> [Work item]: In the material below, find the line that contains "BJÄRELUNCHEN" and the line that contains "environmental conservation efforts.", then write out exactly those two lines and everything between them.

Segment Start: Supplied records

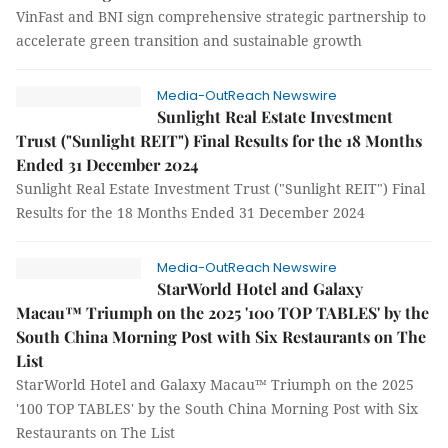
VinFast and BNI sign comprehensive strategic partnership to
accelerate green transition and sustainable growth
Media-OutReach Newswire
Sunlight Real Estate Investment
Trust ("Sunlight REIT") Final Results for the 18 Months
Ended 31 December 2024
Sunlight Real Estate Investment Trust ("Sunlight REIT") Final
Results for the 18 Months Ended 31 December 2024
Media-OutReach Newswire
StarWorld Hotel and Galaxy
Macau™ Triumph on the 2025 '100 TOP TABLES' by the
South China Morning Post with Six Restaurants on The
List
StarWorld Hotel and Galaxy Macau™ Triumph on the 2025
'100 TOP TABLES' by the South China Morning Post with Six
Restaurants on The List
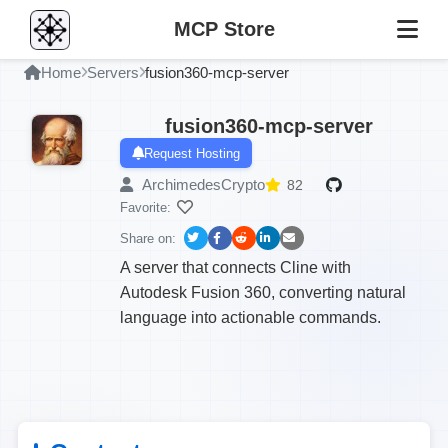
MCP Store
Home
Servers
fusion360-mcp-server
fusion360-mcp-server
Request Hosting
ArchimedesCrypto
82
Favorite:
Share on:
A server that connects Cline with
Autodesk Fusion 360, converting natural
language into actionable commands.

Segment End: Supplied records
Segment Start: Supplied records

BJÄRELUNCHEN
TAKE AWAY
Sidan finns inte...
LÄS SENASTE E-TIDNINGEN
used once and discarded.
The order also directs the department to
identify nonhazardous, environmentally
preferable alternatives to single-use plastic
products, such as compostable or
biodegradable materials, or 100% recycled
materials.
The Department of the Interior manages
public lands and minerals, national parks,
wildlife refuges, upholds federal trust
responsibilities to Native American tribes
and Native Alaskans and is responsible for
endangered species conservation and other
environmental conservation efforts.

Segment End: Supplied records

> [Completed exercise]:
BJÄRELUNCHEN
TAKE AWAY
Sidan finns inte...
LÄS SENASTE E-TIDNINGEN
used once and discarded.
The order also directs the department to
identify nonhazardous, environmentally
preferable alternatives to single-use plastic
products, such as compostable or
biodegradable materials, or 100% recycled
materials.
The Department of the Interior manages
public lands and minerals, national parks,
wildlife refuges, upholds federal trust
responsibilities to Native American tribes
and Native Alaskans and is responsible for
endangered species conservation and other
environmental conservation efforts.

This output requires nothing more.